* Problems to work on *
A: Write out the passage of the essay on Black History Month from "This February, students" up to and including "anything but history.".
B: Render this sentence from the essay on Black History Month into Spanish: "In the face of this reality, we have no time to waste."
C: Proceed with the essay on Black History Month, picking up after its final sentence.

* Text shown *
################
This February, students across the country celebrated Black History Month. They read books by black authors, wrote research papers on civil rights activists, memorized Martin Luther King Jr.’s “I Have A Dream” speech and watched videos about the Underground Railroad. And as they learned about the struggle of the past, many began to recognize it in their own present — when a cashier squints suspiciously as they walk into a store, or when they turn on the news and see another person who looks like them lose his life to senseless violence. These lessons are anything but history.
In the face of this reality, we have no time to waste. This school year marked the first in which the majority of public school students are minorities, according to the U.S. Department of Education. Our generation has a responsibility to work to ensure that each and every one of them is moving through a system that affirms their identities, shows them they’re valued and allows them access to the opportunities they have been denied for far too long.
While the “whites only” signs of the ’60s have come down, the reality of separate and unequal endures. Alongside glaring gaps in educational, employment and economic opportunity, people of color in this nation face a variety of subtler, no less damaging assumptions. A successful black lawyer hears whispers of affirmative action. A young black boy on a corner is seen as “lurking,” whereas his white peers “hang out.” A black college student is asked to give “the black perspective” to a seminar full of white students who are never asked to speak on behalf of their entire race.
################
Keypoint text descriptions:
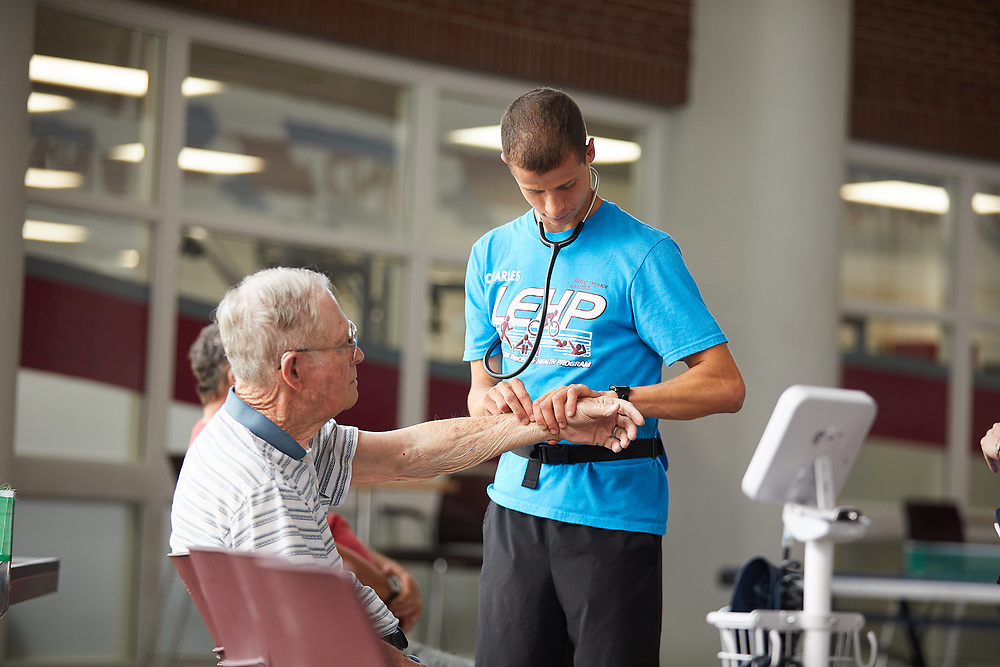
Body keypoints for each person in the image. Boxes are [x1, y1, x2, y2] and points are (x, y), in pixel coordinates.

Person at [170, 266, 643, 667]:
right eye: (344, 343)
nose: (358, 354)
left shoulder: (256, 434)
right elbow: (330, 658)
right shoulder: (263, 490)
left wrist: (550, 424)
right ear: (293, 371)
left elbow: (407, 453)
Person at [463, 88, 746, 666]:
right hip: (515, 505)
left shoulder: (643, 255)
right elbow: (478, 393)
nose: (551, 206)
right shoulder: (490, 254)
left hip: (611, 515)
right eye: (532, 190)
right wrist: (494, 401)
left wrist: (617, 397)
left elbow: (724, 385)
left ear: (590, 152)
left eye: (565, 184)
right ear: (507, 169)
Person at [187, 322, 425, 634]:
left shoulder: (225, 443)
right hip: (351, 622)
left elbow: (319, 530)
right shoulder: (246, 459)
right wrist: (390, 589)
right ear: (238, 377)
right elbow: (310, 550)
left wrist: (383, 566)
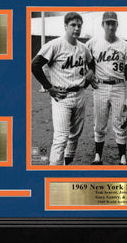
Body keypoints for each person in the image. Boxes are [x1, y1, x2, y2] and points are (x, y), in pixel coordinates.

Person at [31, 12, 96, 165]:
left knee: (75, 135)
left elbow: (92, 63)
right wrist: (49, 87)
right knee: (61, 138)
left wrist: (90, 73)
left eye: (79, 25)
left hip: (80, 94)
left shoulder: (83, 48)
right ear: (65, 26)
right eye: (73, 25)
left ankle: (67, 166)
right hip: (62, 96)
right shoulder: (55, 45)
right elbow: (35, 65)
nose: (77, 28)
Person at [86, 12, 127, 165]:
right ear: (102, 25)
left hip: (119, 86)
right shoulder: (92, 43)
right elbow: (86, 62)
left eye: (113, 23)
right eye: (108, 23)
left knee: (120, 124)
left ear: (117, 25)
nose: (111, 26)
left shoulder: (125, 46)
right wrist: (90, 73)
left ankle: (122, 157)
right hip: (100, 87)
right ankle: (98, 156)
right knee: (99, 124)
################
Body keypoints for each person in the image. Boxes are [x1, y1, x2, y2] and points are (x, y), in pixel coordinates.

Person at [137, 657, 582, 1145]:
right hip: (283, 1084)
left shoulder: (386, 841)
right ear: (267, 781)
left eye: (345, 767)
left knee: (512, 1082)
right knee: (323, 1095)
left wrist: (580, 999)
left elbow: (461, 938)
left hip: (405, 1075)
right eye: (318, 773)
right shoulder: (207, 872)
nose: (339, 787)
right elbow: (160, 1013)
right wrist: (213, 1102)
################
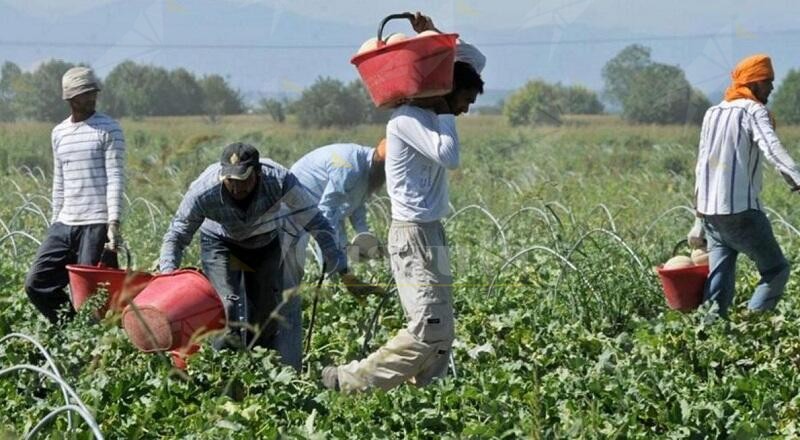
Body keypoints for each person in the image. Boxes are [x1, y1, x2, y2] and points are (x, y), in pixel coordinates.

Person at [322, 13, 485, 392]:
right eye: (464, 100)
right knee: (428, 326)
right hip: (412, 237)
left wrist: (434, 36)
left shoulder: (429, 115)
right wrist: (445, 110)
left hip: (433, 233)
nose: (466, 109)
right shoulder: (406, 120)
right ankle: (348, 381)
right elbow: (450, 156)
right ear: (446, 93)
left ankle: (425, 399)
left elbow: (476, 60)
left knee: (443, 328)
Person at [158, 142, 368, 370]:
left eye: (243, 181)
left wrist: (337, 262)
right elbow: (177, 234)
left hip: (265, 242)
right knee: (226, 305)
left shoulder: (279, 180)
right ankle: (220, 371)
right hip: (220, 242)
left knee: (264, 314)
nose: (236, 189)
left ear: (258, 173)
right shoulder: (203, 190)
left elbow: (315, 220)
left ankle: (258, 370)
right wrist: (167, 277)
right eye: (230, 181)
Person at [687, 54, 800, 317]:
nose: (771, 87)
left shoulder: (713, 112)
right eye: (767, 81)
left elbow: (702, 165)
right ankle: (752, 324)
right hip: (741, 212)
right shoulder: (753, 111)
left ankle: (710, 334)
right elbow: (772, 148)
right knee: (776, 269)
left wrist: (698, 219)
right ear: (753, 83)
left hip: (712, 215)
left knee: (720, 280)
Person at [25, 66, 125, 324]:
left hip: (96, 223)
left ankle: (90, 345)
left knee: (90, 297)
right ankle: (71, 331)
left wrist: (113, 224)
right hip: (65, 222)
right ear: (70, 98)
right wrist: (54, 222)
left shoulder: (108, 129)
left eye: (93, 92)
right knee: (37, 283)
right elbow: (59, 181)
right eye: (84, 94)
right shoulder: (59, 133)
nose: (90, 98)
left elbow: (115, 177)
################
* Exercise answers *
A:
This February, students across the country celebrated Black History Month. They read books by black authors, wrote research papers on civil rights activists, memorized Martin Luther King Jr.’s “I Have A Dream” speech and watched videos about the Underground Railroad. And as they learned about the struggle of the past, many began to recognize it in their own present — when a cashier squints suspiciously as they walk into a store, or when they turn on the news and see another person who looks like them lose his life to senseless violence. These lessons are anything but history.

B: Ante esta realidad, no tenemos tiempo que perder.

C:
My students in Camden felt the effects of these stereotypes every day. Though they were bright and talented, they often heard messages — both subtle and overt — that they didn’t have what it takes to succeed. When they looked around, they didn’t see enough people who looked like them excelling. So when it came to school, it was hard to see the point. They often missed class or didn’t take the work seriously because they had been told, implicitly and explicitly, that it didn’t matter much anyway.
But I knew that it did matter, and my job was to prove it to them. To get us started, I created and implemented a program at the Camden City Accelerated Academy, and then at the Creative Arts Morgan Village Academy, called SWAG — Students Will Achieve Greatness — that incentivized students to reach their goals and made classes more fun and engaging. I brought doctors, lawyers and business professionals who looked like them into the classroom so they could see what was possible for their own futures. I brought them to a symposium on a Saturday at Arcadia University, where they got to set foot on a college campus, share their stories and dream big.
Once my students saw that I was holding them to high expectations and taking their education seriously, our work together changed. Attendance improved. Homework was completed. Students applied to college. They focused more in class. They proved what I knew all along — that they were capable of greatness. Along with their parents, fellow educators at my school and a loving community, I became one more person who believed in them. Our kids need as many of us as we can muster.
I joined Teach For America in 2011 because I believe that, as a black man with a college degree, it is my responsibility to empower and support kids who look like me. All kids deserve to feel that they are valued and that they have potential — because they are, and they do.
We have a long way to go as a country before we truly achieve justice for all. To fix the systemic oppression that has created the gross inequality of the present will take the hard, dedicated work of countless leaders and change-makers — many who have experienced it firsthand and others who bear witness to it from further away. We must work toward these long-term changes as well as the immediate, urgent opportunities to change the way our students view themselves and their futures.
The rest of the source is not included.